Even though there is death, there is always a resurrection. Even though there may be a wound, that wound will always heal into the most incredible of scars, testifying to our body’s ability to heal itself without any explanation as to how such is possible. It is our duty to testify to our scars, journeys and God’s goodness and mercy in the midst of it all. 

“Therefore, to keep me from being too elated, a thorn was given me in the flesh, a messenger of Satan to torment me, to keep me from being too elated. Three times I appealed to the Lord about this, that it would leave me, but he said to me, ‘My grace is sufficient for you, for power is made perfect in weakness.’ So I will boast all the more gladly of my weaknesses, so that the power of Christ may dwell in me. Therefore, I am content with weaknesses, insults, hardships, persecutions and the calamities for the sake of Christ; for whenever I am weak, then I am strong.” (2 Corinthians 12:7b-10, NRSV)

Our weaknesses, scars, marks, vulnerabilities and flaws are the very things that make us strong in Christ; they are not the things that bring us closer to God, nor are they the things that make us “better Chaplains,” “better pastors, doctors, lawyers, humans…” But they strengthen our testimony that we worship a God who is willing to suffer with and for us, and continues to suffer with and for us, to the grave and back. 

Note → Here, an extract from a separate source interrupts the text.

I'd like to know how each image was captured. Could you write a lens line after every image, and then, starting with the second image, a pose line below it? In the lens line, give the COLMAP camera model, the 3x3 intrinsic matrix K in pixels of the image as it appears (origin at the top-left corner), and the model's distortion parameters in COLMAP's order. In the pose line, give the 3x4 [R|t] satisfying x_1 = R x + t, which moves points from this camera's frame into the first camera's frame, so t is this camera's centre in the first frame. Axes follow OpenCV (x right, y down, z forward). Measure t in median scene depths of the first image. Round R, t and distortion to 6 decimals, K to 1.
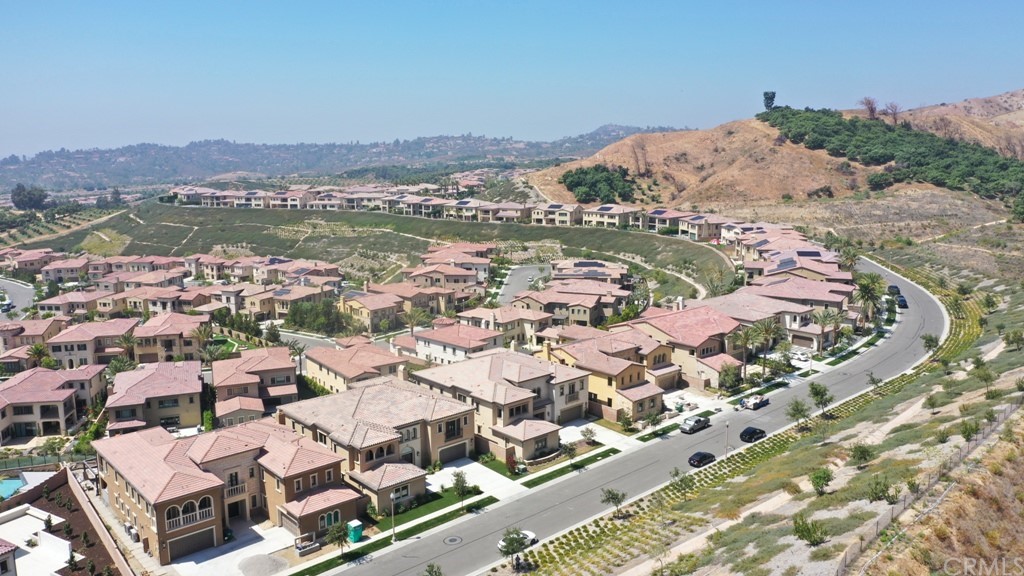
lens RADIAL K [[801.4, 0, 512.0], [0, 801.4, 288.0], [0, 0, 1]] dist [-0.001907, -0.004208]
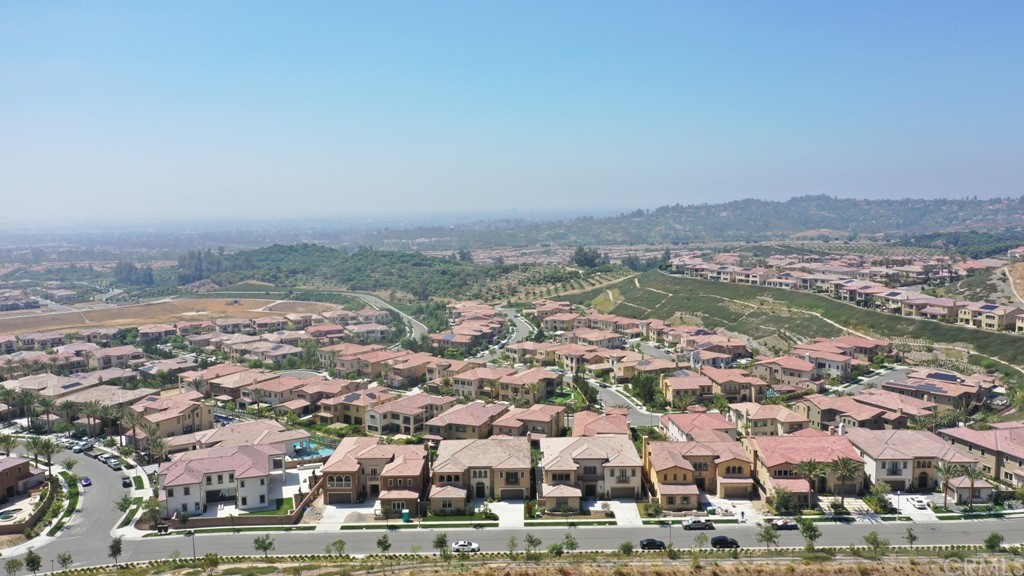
lens RADIAL K [[801.4, 0, 512.0], [0, 801.4, 288.0], [0, 0, 1]] dist [-0.001907, -0.004208]
pose [[0.746441, 0.075336, -0.661173, 0.249520], [-0.116899, 0.992965, -0.018833, -0.042237], [0.655103, 0.091348, 0.749997, -0.047764]]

So, do we see brokenness and vulnerability as an insult? As a condition to be avoided with a ten foot pole? Or do we flock to the Christ who was willing to show his wounds to his beloved with pride and courage, so that they too could do the same for others? After all, perfection is overrated. I love my scars, as they show that the very thing that tried to bring me down didn’t win – the strength, courage, and redeeming blood of my Lord did, and in turn, so did I. Thanks be to God.